Dataset items:
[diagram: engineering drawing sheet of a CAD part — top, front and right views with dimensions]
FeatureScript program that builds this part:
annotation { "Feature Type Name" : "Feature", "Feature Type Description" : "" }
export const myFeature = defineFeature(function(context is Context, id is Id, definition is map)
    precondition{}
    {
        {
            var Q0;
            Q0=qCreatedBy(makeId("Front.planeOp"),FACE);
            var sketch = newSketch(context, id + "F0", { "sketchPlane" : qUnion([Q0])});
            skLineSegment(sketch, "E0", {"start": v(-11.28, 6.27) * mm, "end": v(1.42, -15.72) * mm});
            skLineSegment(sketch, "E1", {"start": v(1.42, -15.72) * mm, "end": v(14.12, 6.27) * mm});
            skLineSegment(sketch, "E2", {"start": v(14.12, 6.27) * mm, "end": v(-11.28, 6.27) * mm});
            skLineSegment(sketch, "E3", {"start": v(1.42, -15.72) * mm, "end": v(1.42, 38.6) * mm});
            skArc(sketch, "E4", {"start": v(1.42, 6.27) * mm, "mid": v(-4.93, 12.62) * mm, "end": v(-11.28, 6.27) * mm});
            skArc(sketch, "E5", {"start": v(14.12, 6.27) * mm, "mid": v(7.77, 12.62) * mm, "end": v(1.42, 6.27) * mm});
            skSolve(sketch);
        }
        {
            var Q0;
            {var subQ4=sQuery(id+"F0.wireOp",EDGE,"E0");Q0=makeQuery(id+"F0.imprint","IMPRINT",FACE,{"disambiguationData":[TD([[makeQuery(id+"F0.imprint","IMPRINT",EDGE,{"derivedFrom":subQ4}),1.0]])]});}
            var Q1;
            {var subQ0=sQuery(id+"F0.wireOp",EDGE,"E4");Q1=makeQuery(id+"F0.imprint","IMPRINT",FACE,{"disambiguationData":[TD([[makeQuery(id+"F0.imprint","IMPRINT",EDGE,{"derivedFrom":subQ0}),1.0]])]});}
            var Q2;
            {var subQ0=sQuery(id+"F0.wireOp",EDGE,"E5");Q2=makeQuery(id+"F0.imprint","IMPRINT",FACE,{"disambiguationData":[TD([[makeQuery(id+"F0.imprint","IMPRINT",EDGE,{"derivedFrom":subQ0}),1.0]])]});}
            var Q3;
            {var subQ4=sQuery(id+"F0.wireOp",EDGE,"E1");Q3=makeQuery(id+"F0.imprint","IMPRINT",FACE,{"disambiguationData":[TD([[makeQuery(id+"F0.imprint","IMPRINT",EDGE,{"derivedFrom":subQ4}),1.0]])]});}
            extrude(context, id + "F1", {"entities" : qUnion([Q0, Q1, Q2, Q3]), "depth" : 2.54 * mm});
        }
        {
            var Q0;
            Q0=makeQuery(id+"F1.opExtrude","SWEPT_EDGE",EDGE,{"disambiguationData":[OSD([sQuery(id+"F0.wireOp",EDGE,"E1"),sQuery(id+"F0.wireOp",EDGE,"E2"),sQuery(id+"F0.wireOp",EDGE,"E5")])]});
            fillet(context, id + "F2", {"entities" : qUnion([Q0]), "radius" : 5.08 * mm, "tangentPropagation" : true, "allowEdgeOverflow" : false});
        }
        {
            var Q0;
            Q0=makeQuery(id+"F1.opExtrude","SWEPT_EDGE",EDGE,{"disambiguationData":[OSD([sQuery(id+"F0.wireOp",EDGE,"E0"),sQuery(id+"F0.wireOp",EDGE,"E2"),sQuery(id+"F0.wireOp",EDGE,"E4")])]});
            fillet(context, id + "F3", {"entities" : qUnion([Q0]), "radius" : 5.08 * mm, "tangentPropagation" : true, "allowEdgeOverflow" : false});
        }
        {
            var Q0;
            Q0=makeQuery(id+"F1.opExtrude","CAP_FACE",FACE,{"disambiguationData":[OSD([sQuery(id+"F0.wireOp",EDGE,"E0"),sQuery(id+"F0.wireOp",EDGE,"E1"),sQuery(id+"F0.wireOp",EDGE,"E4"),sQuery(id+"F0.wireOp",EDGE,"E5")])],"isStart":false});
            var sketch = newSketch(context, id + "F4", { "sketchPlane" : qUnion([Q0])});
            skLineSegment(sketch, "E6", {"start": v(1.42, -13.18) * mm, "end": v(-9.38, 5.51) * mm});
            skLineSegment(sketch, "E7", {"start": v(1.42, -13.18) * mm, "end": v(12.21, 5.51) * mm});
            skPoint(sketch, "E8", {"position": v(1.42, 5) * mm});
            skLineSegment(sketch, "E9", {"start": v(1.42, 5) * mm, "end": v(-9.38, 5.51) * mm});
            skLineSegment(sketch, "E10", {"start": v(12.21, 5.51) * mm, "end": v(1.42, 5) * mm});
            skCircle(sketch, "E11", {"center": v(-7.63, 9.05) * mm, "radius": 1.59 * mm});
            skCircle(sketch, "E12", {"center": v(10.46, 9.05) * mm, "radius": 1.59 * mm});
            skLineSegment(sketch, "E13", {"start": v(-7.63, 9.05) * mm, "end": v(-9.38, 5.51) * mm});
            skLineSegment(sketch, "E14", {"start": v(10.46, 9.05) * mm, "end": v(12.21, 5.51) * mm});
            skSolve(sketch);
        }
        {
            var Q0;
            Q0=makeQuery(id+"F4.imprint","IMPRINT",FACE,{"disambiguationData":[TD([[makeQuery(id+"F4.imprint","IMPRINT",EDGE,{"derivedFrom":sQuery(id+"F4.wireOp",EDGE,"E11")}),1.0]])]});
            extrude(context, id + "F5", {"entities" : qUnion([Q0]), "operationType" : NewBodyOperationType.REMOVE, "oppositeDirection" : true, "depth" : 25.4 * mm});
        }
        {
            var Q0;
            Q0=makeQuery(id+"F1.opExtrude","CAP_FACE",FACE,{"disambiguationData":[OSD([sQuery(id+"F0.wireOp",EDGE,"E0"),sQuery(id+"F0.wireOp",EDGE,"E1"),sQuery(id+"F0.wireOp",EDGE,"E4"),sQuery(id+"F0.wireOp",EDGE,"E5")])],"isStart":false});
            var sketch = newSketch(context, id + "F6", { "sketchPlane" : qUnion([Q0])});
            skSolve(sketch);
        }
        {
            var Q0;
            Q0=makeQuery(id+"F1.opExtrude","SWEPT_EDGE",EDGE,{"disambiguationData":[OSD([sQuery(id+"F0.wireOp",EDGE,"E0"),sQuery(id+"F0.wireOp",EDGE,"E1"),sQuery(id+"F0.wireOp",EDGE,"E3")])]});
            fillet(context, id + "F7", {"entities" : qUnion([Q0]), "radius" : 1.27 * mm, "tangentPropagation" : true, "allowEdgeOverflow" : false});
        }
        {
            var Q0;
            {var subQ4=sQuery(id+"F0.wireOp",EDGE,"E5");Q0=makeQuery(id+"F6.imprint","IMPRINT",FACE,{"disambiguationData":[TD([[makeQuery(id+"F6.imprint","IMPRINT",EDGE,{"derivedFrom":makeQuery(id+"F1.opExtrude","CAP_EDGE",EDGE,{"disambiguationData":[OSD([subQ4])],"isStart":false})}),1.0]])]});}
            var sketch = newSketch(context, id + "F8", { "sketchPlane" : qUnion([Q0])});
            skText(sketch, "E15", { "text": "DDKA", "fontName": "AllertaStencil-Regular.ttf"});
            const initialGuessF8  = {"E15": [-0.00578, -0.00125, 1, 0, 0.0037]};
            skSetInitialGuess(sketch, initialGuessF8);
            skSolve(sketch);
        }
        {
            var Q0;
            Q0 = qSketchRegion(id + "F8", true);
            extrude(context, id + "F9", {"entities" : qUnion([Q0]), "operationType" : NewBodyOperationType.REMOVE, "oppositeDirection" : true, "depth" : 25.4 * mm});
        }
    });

### What the task asks
Tally the lines in the items above that contain the string "tangentPropagation", with case counting, and reply with only that number.

### Complete answer
3